01:05Now, he's a very controversial figure because he actually was convicted for domestic violence.
01:12And at the same time, several figures, these well-known critics of Jean-Luc Mélenchon,
01:17the leader of France Unbowed, they appear to be excluded from those lists.
01:21So that appeared to be a party purge.
01:24He's now, Quatennens has withdrawn his candidacy.
01:27So that will go somewhere, I think, to smoothing over the divisions.
01:30But let's just bring up that graphic again and see what's happening on the right wing
01:34of French politics, because on the right wing of French politics, we've seen a party practically
01:39implode on itself.
01:40On Tuesday, June the 11th, Eric Ciotti, the president of the Republicans, announced an
01:45alliance between his party and the far right.
01:48And then the very next day, his own party announced that he'd been excluded from the
01:55Republicans.
01:56Then Friday, we saw a Paris court suspending the decision to expel Eric Ciotti as president
02:01of the party, a decision that's only valid for eight days.
02:04So we have now, Jenny, this surreal situation with less than an hour to go until candidates
02:11have to register for the elections.
02:13On the one hand, you have within the same party, the Republicans, those who oppose Ciotti's
02:17decision.
02:18These are people who have the party machinery and the party financing behind them.
02:23And then on the other hand, in the same party, those digging in behind that legal decision.
02:28Now, nothing has been definitively decided yet by French justice.
02:32This is a temporary ruling.
02:34And in the meantime, both sides are racing ahead with their campaigns, claiming legitimacy
02:40under the banner of the Republicans.
02:43And Andy, this time last week, we were asking how Emmanuel Macron's bloc would fare in the
02:48EU elections.
02:49Now, we're asking whether he'll be able to govern after July the 7th.
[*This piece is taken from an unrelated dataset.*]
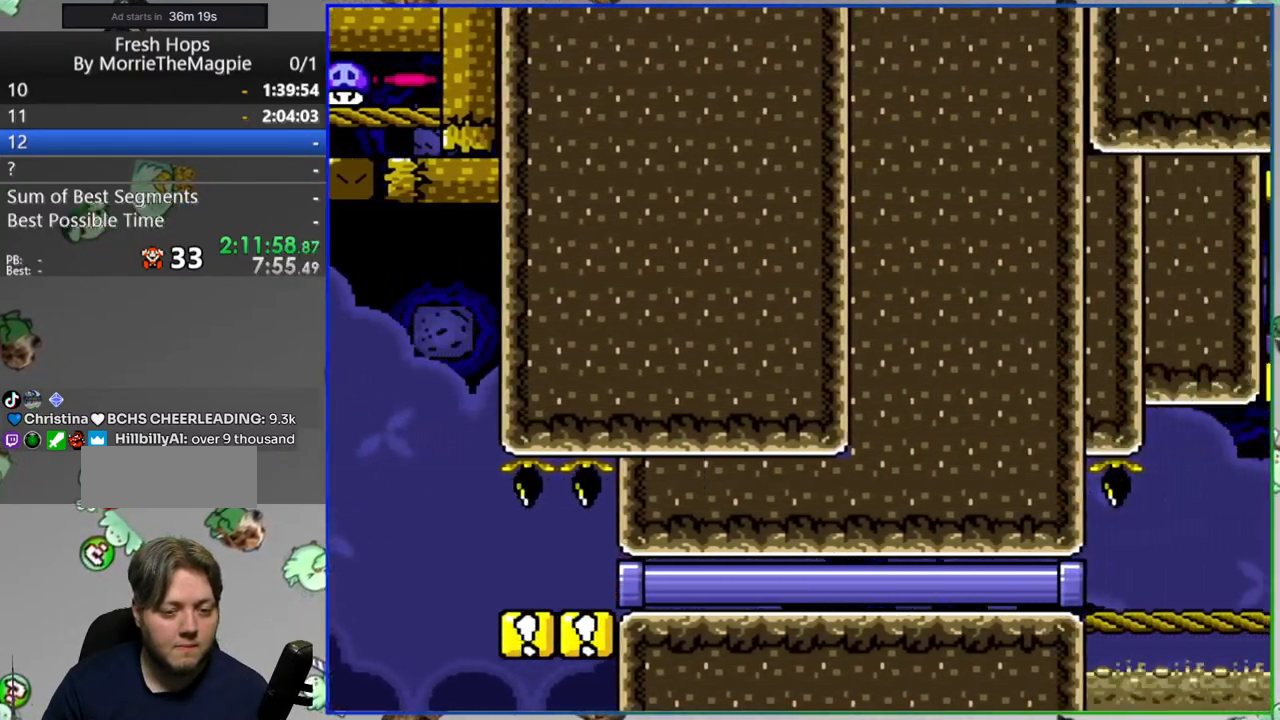
{"dt_ms": 500, "buttons": ["B", "Y", "DPAD_RIGHT"], "events": [[417, "B", "down"]]}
02:53Yeah, I think, Jenny, his announcement last week came as a massive shock, not just to
02:57people watching here in France, but also people watching, you know, across Europe.
03:03Emmanuel Macron claimed that it was a democratic choice after his party's disastrous results
03:09in those European elections.
03:10But essentially what he's done here is he's basically called France's bluff.
03:15He's called the nation's bluff by saying to voters, OK, so you voted for the far right
03:19in the European elections.
03:21Do you really want them to govern?
03:23At the same time, he's called the far right's bluff.
03:26You know, the far right say they're ready to govern.
03:29But this suddenly puts them on a campaign footing, giving them less than three weeks
03:33basically to prepare for an election.
03:36So, you know, all we can say here with certainty is that political norms have been upended.
03:41We've even seen a former president, François Hollande, announce his candidacy as an MP.
03:46That's the first time that's ever happened.
03:48We've seen on the right Nicolas Sarkozy, another former president, criticising the decision
03:54to call snap elections.
03:56So the big question here is this is a huge political gamble.
03:59Will it pay off or has Emmanuel Macron released political forces beyond his control?
04:05All right, I guess we'll just have to wait and see what happens on those first round
04:09of elections happening on the June 30th.
04:12Andrew Hillier from our International Affairs Desk, thank you so much for your analysis.